Salt Cellar Restaurant
Evie Carpenter

With little more than a door and a few blue awnings visible, this long-running restaurant looks less like the upscale seafood joint it claims to be and more like the kind of fast-food joint where disinterested, college-aged servers wearing eye patches would dish up greasy fish and chips. That's because most of The Salt Cellar is hidden underground in a cavernous dining room with no windows and only a skylight for natural light. The effect is a little eerie, but the chef's dedication to importing fresh seasonal catches such as Georges Bank sea scallops, New Zealand Bluenose sea bass and mussels from Maine makes us willing to overlook any claustrophobic discomfort.

Cafe Monarch
Cafe Monarch
Café Monarch is untraditional in terms of restaurants, in that it's a one-man show that's as much an experience as it is a fine-dining restaurant.

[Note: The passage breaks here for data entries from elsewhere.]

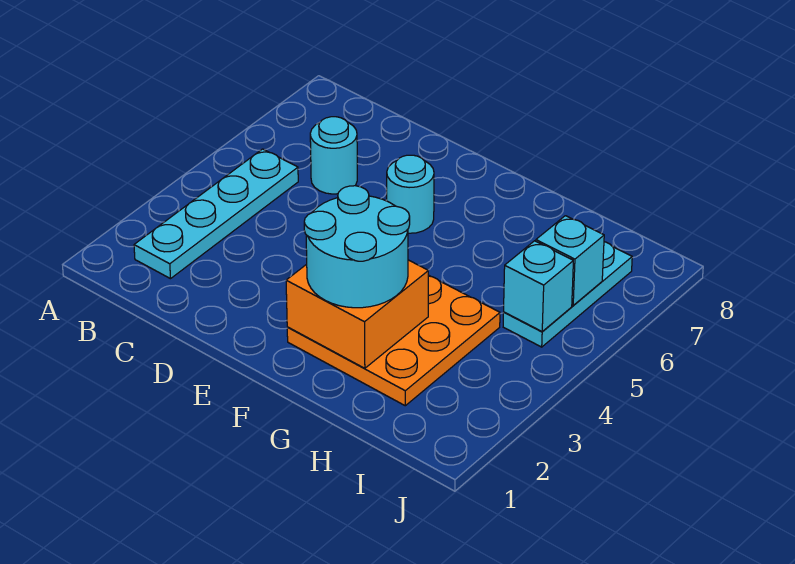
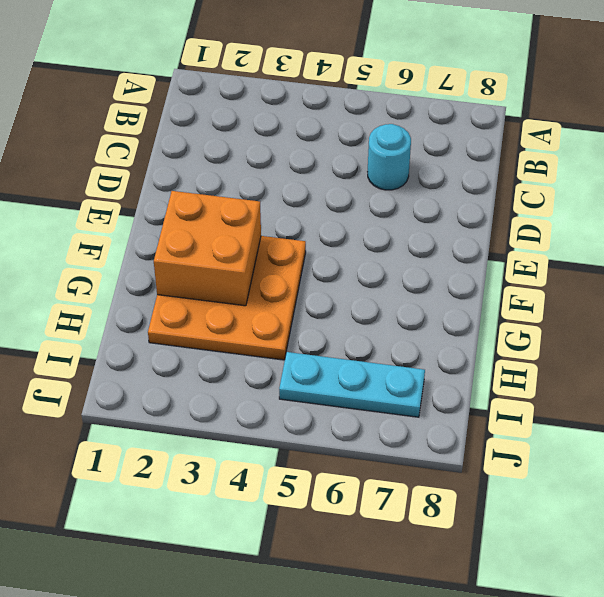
none -> cyan 1x4 plate [134,149,298,279]
none -> cyan 1x1 round brick [387,155,434,233]

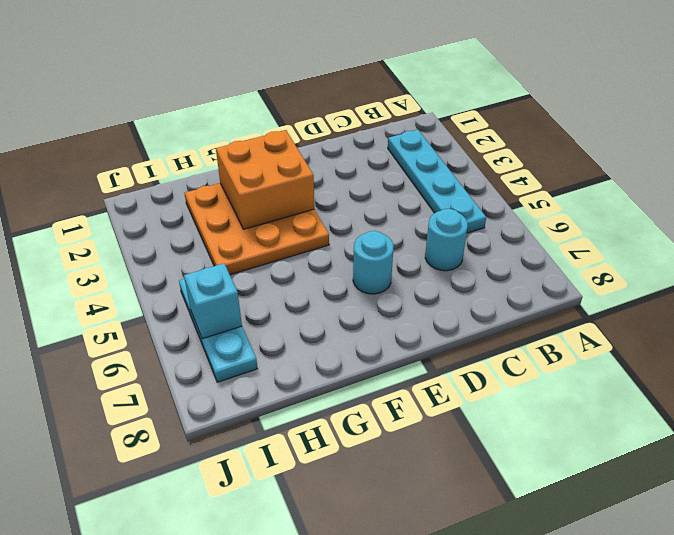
none -> cyan 1x1 brick [504,241,573,332]
none -> cyan 2x2 round brick [304,186,410,308]

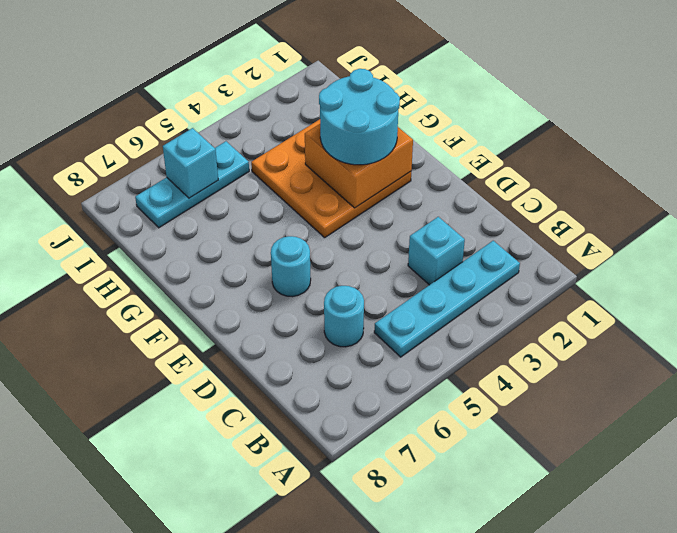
cyan 1x1 brick [408,217,465,285] -> cyan 1x1 brick moved to [504,241,573,332]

That one man is Chef Christopher Van Arsdale, and his mission is to create fresh and innovative American cuisine that caters to the needs of each guest. He's your chef, your waiter, and your busboy all wrapped up in a gracious package. Enjoy your meal on the garden patio or inside the small dining room, where you can watch him bustle around the kitchen. During brunch, you'll get one of two choices: sweet or savory. Like candied ginger atop baked almond French toast with almond butter and fresh blueberry sauce. Or a goat cheese-packed egg strata with spinach, roasted artichoke hearts, and basil-chicken sausage on the side. Light lunches make use of seasonal produce, with dishes like baked goat cheese and berries, turkey breast panini with orange cranberry relish, and chicken basil salads with heirloom tomatoes. The main event, though, is family-style dinner, like chutney-dressed lamb chops, garlic rosemary braised short ribs, and smoky barbecue pork tenderloin. Be forewarned, it's BYOB, and you might want to make sure you take advantage of this, because a one-man show tends to move at a slower clip than a fully staffed kitchen. Go, at first, for the experience, but we guarantee it's the food that will have you returning for more.
The House at Secret Garden
Jackie Mercandetti

We're not sure why more people don't know that there's a new-ish restaurant at the Secret Garden, but this is a secret we think should get out. This casual eatery, located in the shadow of South Mountain and housed in a restored 1929 Spanish-style mansion, is a real treasure. A New American menu featuring mostly locally grown foods, posted in the window, lured us in when we attended a wedding at the Secret Garden, a favorite place for matrimony over the past several years. We ventured back and were glad we did, because this still-largely-undiscovered "secret place" is unlike any other restaurant in town, and well worth the drive to 24th Street and Baseline.

We started with a drink under a massive carob tree, then moved onto the patio, where we enjoyed hors d'oeuvres and a glass of wine before moving indoors to the barrel-ceiling dining room for some sophisticated dining —and the discovery of another secret worth sharing: shrimp and grits, a taste sensation that's both down-home comfort food and light, fresh dinner fare. Also worth shouting about is the handmade papardelle with local sausages, cherry tomatoes, basil and shaved Pecorino. For dessert, don't miss ricotta fritters with fig and balsamic syrup.

Owners Pat Christofolo (formerly of the Farm at South Mountain) and her son, Dustin, have brought together some of the best local purveyors to make each menu item that much more special. Fossil Creek Creamery, Queen Creek Olive Mill, McClendon's Select, Power Ranches, and Black Mesa Ranch are among the names that make us feel like we're part of a special club of local food fans when we eat here. But forgive us for not wanting this to be an exclusive club — we're shouting out loud about this great place, hoping to make the House at Secret Garden not so secret any more.